From the records below, copy out exactly the lines from the one containing "X159940000Y-73700000D03*" to the one containing "X162480000Y-96560000D02*", both included. Add nothing else.

▬▬▬▬▬▬

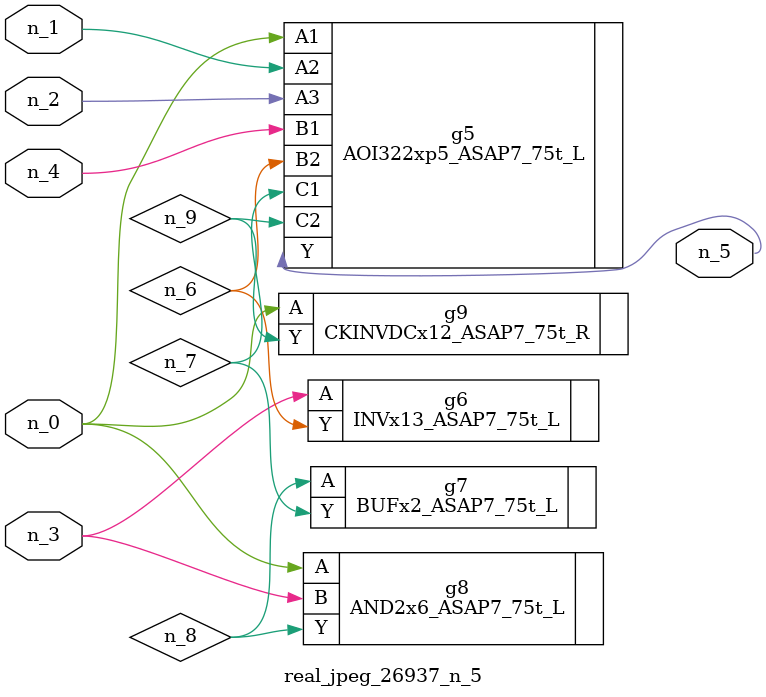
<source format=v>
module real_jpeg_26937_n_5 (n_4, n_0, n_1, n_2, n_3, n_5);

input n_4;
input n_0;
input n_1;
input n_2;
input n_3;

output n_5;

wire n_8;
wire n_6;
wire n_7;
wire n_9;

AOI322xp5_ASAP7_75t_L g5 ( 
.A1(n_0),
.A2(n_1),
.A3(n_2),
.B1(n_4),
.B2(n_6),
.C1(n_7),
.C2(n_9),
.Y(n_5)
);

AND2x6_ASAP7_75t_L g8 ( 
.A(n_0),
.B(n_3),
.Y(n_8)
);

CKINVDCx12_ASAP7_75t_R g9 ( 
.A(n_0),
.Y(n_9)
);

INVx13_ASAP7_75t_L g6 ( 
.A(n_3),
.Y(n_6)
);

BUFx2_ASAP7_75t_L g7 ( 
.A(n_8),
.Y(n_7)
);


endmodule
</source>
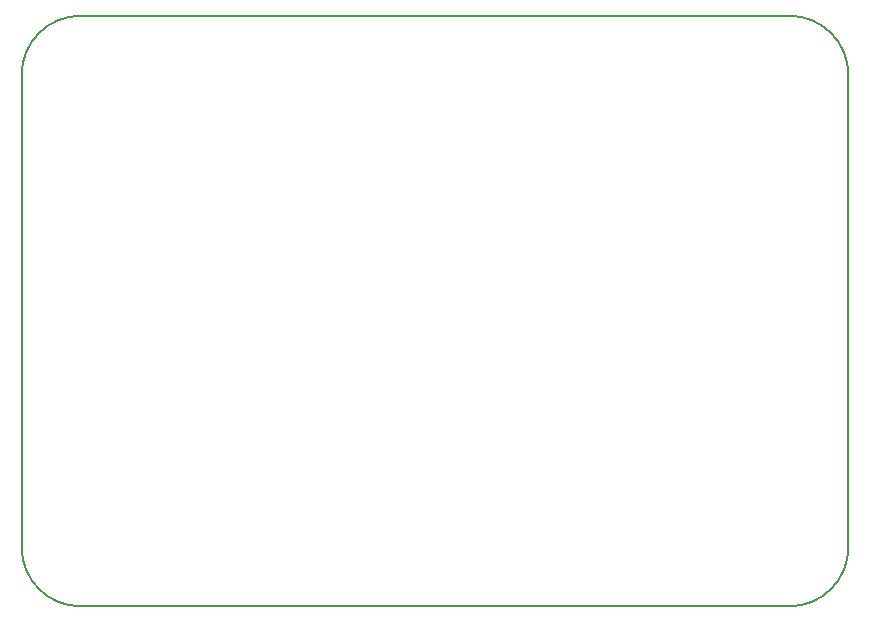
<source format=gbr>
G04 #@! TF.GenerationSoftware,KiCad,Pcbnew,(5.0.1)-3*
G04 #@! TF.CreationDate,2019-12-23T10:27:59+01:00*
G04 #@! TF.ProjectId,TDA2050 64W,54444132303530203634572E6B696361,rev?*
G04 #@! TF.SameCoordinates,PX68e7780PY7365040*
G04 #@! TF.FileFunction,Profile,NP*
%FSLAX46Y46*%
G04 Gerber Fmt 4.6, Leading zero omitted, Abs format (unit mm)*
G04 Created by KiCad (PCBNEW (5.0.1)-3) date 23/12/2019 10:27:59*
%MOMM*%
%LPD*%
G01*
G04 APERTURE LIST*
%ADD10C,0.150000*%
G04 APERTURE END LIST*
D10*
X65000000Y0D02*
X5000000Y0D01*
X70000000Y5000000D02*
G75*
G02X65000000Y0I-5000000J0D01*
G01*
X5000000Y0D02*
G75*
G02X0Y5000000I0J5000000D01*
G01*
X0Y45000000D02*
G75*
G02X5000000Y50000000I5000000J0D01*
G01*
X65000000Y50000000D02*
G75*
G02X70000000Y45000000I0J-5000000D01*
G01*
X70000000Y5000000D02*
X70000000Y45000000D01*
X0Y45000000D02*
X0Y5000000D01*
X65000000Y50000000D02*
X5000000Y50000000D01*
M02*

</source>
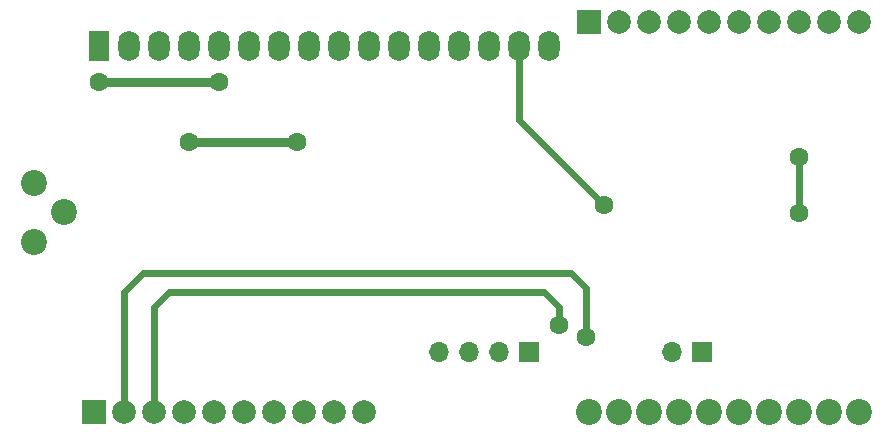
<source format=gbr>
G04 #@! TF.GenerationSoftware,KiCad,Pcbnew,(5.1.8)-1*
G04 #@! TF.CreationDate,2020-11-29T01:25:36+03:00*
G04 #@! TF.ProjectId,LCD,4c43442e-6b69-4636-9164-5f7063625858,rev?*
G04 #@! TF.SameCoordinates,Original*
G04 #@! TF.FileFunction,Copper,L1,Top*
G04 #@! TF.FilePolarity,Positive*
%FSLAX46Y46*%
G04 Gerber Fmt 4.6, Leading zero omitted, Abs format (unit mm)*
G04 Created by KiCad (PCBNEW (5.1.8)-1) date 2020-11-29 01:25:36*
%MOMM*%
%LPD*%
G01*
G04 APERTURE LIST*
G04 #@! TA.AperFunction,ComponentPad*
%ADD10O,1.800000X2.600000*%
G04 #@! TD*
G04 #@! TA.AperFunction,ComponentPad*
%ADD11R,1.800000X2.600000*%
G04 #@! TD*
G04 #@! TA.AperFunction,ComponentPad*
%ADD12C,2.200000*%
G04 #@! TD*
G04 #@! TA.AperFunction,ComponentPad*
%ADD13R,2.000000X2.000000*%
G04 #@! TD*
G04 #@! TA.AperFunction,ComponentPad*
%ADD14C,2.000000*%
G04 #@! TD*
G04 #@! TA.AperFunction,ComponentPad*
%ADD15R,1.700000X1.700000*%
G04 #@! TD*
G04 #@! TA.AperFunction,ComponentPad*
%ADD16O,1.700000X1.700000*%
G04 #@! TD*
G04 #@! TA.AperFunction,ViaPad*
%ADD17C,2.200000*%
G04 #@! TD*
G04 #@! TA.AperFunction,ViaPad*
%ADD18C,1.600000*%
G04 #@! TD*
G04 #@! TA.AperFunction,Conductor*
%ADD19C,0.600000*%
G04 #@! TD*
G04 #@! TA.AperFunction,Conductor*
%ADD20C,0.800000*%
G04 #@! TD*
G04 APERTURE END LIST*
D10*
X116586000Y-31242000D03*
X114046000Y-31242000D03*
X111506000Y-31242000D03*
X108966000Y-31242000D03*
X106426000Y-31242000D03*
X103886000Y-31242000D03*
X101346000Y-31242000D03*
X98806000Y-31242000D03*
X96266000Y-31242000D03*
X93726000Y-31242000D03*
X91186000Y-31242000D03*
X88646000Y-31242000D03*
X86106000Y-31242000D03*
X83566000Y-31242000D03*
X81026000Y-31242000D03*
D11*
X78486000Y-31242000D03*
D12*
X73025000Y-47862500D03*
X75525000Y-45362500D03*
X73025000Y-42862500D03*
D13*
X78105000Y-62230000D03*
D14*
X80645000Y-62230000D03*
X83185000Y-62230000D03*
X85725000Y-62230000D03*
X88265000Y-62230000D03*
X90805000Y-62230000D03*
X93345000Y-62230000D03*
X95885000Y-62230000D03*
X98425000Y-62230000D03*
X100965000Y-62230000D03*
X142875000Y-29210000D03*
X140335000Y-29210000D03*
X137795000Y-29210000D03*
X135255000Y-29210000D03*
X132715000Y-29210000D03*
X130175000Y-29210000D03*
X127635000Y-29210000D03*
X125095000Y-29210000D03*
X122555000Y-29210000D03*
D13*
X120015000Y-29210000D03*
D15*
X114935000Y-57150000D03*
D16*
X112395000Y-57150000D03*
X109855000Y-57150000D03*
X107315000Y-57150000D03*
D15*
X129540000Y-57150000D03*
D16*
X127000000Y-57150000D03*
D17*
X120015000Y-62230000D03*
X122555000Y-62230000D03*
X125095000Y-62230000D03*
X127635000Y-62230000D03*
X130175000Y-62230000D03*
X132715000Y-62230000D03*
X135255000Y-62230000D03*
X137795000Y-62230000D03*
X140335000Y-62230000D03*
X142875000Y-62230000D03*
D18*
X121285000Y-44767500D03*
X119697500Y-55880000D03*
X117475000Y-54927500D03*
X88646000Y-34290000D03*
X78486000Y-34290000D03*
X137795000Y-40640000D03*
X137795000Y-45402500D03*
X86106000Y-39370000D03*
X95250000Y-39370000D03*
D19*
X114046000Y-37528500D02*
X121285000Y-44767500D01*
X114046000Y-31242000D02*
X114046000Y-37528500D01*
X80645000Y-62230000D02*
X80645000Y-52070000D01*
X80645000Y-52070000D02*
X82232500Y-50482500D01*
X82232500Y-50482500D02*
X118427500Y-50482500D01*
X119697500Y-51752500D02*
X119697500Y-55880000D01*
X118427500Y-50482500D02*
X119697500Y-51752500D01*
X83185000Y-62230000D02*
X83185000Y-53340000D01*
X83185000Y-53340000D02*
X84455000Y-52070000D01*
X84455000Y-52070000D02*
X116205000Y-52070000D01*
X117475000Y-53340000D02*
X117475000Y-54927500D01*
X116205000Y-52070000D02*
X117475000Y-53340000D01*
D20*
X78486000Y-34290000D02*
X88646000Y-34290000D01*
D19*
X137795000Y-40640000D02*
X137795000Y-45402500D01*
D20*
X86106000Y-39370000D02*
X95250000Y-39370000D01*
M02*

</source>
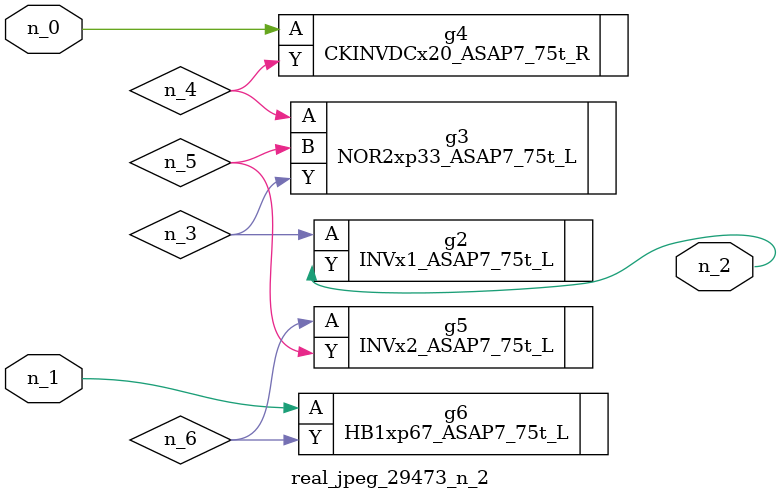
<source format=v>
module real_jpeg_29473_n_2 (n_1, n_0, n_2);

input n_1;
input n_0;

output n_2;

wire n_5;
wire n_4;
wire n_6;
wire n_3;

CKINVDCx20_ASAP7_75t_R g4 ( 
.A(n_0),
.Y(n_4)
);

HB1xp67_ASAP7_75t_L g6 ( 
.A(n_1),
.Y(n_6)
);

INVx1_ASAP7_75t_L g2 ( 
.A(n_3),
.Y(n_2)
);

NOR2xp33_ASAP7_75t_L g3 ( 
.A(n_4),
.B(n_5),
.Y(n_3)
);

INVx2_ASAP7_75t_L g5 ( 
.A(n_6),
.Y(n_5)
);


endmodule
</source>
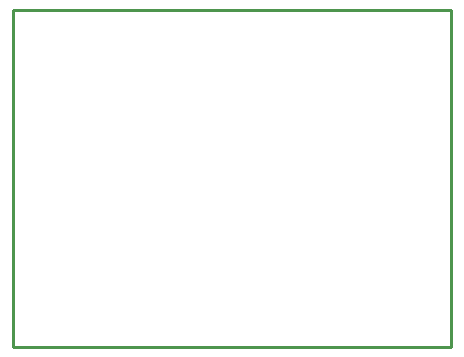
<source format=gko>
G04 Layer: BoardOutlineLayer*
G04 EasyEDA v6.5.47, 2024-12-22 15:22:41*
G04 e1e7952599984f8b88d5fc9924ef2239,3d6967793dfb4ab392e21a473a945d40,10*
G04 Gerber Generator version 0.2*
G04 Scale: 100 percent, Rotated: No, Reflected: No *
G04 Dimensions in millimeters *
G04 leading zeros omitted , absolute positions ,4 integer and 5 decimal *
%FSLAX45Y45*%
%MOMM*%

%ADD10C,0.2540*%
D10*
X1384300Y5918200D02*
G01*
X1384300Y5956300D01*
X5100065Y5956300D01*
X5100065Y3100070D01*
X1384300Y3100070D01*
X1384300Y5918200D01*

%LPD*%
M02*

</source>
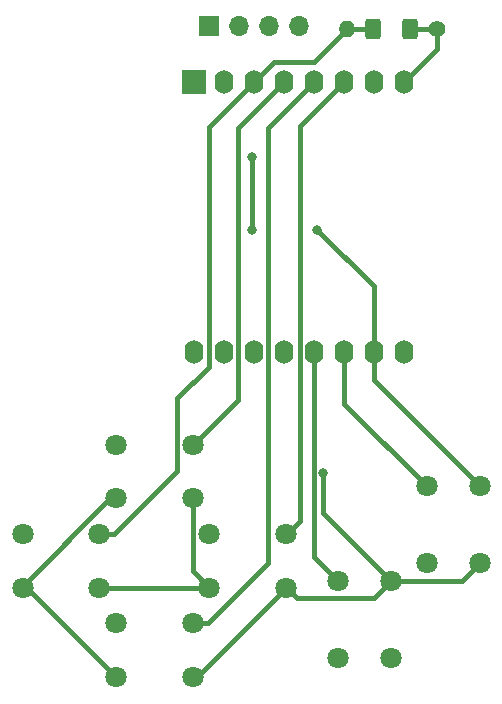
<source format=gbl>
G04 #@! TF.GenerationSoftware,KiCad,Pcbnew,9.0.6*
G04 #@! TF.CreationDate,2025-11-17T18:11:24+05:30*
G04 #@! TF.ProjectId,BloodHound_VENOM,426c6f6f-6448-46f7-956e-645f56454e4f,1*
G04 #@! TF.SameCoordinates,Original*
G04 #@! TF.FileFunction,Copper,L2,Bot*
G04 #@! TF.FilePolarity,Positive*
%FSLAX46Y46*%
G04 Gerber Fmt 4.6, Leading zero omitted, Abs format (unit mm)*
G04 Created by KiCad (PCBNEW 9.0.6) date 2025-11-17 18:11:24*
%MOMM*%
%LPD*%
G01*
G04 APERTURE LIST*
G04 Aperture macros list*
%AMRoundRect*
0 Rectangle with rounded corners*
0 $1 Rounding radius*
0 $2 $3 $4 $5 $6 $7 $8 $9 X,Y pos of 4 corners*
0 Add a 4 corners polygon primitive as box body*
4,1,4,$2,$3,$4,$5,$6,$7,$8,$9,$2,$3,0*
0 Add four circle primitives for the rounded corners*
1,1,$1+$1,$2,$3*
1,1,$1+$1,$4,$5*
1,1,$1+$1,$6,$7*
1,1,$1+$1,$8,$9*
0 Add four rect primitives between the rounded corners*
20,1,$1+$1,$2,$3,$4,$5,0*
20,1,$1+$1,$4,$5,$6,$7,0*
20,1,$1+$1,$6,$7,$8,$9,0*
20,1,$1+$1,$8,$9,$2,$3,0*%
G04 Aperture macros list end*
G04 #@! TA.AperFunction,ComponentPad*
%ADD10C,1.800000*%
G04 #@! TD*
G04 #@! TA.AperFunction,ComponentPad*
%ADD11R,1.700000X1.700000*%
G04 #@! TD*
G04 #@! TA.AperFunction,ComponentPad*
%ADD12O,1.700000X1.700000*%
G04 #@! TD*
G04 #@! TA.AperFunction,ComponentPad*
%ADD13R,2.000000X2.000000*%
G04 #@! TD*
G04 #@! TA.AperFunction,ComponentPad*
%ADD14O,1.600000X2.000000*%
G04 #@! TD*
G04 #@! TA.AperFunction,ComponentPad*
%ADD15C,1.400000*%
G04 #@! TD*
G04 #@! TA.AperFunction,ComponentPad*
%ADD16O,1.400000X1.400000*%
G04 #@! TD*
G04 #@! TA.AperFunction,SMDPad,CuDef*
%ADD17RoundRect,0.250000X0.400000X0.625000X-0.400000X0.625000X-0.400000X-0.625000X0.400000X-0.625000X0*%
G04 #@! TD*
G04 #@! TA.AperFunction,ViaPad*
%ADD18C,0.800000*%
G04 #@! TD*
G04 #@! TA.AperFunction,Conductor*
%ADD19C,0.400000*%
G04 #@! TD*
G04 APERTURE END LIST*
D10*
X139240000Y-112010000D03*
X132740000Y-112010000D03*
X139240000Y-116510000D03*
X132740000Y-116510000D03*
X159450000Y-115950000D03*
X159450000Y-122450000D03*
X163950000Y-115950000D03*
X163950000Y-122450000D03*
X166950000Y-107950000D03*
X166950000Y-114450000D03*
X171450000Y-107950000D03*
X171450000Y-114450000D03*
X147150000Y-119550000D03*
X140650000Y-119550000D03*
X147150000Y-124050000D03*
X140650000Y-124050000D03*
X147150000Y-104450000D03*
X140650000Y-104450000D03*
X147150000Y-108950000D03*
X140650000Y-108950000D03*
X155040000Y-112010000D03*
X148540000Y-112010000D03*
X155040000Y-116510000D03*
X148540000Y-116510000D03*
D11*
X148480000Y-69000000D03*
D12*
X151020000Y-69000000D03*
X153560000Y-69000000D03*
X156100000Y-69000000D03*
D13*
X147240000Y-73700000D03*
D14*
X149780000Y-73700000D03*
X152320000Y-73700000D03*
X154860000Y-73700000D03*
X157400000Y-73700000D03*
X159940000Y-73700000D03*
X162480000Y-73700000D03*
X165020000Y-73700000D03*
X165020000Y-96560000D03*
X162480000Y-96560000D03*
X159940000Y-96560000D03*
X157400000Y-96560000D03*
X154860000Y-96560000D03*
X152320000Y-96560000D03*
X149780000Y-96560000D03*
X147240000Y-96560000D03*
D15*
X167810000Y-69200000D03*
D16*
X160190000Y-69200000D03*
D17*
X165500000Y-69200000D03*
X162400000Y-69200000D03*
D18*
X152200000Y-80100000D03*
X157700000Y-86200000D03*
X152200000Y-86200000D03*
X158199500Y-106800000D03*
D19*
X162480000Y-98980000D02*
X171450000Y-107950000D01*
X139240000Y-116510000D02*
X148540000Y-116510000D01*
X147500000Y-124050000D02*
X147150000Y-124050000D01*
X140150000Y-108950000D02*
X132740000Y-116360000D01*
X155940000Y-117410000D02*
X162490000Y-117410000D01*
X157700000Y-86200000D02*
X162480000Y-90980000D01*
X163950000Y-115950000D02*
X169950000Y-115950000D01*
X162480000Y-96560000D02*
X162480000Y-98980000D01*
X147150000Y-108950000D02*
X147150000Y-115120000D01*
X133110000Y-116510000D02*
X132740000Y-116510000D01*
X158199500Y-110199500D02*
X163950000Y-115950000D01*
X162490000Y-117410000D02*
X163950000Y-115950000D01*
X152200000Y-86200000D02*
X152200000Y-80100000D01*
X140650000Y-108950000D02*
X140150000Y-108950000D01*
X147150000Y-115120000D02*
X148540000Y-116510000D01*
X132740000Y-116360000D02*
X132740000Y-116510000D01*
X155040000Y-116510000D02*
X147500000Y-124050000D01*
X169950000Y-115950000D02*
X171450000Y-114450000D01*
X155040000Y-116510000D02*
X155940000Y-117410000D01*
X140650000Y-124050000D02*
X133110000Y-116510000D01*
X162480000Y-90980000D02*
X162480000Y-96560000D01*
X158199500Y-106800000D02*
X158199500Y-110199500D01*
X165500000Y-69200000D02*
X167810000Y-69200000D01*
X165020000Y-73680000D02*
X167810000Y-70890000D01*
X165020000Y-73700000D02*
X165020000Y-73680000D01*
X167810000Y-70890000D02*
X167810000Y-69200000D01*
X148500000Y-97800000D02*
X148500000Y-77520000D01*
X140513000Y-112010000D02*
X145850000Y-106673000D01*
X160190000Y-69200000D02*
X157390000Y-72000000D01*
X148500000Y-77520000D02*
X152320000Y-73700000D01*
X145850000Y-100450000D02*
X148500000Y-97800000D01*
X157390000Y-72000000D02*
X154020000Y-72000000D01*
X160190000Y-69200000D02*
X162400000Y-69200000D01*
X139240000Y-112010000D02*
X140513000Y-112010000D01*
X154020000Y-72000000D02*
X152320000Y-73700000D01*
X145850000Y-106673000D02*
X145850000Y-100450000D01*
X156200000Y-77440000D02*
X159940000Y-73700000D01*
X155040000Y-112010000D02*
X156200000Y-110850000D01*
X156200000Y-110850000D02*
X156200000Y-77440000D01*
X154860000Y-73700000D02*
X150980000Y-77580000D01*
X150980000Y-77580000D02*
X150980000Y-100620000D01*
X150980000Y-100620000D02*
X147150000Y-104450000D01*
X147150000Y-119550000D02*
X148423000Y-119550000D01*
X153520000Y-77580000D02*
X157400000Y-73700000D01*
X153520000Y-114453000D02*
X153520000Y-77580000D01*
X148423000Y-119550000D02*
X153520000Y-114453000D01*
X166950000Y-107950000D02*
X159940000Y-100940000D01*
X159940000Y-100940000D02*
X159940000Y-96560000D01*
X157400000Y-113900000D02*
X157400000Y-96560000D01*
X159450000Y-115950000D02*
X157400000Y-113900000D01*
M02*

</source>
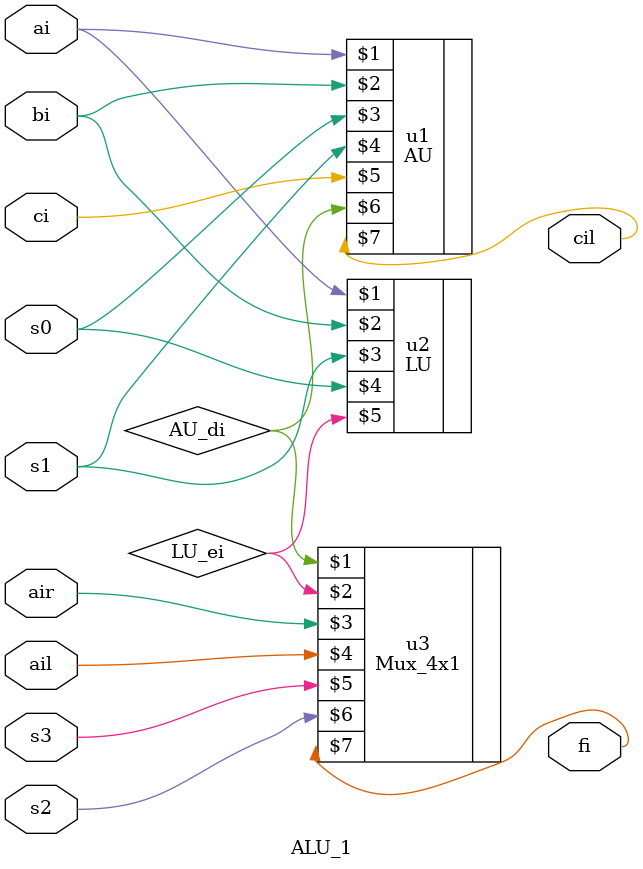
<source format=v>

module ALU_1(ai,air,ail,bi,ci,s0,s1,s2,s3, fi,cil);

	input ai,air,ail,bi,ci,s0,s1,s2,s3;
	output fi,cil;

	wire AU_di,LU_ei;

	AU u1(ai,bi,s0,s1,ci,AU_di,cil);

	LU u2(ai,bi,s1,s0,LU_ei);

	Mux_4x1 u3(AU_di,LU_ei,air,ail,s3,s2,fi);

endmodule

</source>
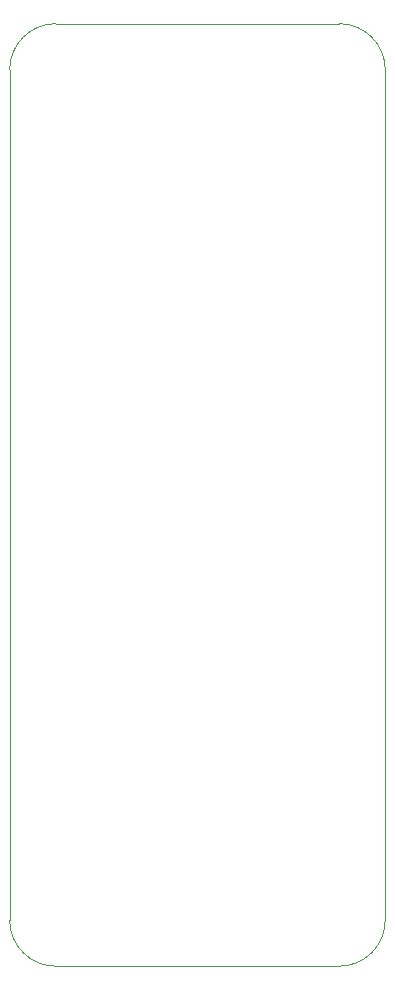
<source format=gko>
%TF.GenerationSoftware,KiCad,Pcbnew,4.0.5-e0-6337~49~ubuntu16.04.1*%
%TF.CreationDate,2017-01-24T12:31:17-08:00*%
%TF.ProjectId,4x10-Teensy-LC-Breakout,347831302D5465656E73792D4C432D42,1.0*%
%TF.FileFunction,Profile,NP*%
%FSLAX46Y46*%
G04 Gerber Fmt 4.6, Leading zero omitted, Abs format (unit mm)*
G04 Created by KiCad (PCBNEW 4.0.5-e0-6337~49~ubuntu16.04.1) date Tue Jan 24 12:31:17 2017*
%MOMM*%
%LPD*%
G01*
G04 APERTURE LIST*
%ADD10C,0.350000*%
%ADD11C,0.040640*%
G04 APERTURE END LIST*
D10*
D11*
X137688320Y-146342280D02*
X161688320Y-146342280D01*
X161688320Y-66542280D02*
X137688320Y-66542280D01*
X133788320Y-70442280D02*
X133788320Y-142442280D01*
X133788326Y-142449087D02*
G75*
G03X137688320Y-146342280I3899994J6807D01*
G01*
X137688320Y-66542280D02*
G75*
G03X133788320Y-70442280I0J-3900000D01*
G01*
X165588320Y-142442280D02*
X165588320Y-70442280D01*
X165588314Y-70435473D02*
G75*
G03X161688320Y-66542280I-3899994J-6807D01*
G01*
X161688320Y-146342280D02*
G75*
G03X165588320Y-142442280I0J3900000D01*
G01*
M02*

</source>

▬▬▬▬▬▬

(ANSWER TO THE PROBLEM)
X159940000Y-73700000D03*
X162480000Y-73700000D03*
X165020000Y-73700000D03*
X165020000Y-96560000D03*
X162480000Y-96560000D03*
X159940000Y-96560000D03*
X157400000Y-96560000D03*
X154860000Y-96560000D03*
X152320000Y-96560000D03*
X149780000Y-96560000D03*
X147240000Y-96560000D03*
D15*
X167810000Y-69200000D03*
D16*
X160190000Y-69200000D03*
D17*
X165500000Y-69200000D03*
X162400000Y-69200000D03*
D18*
X152200000Y-80100000D03*
X157700000Y-86200000D03*
X152200000Y-86200000D03*
X158199500Y-106800000D03*
D19*
X162480000Y-98980000D02*
X171450000Y-107950000D01*
X139240000Y-116510000D02*
X148540000Y-116510000D01*
X147500000Y-124050000D02*
X147150000Y-124050000D01*
X140150000Y-108950000D02*
X132740000Y-116360000D01*
X155940000Y-117410000D02*
X162490000Y-117410000D01*
X157700000Y-86200000D02*
X162480000Y-90980000D01*
X163950000Y-115950000D02*
X169950000Y-115950000D01*
X162480000Y-96560000D02*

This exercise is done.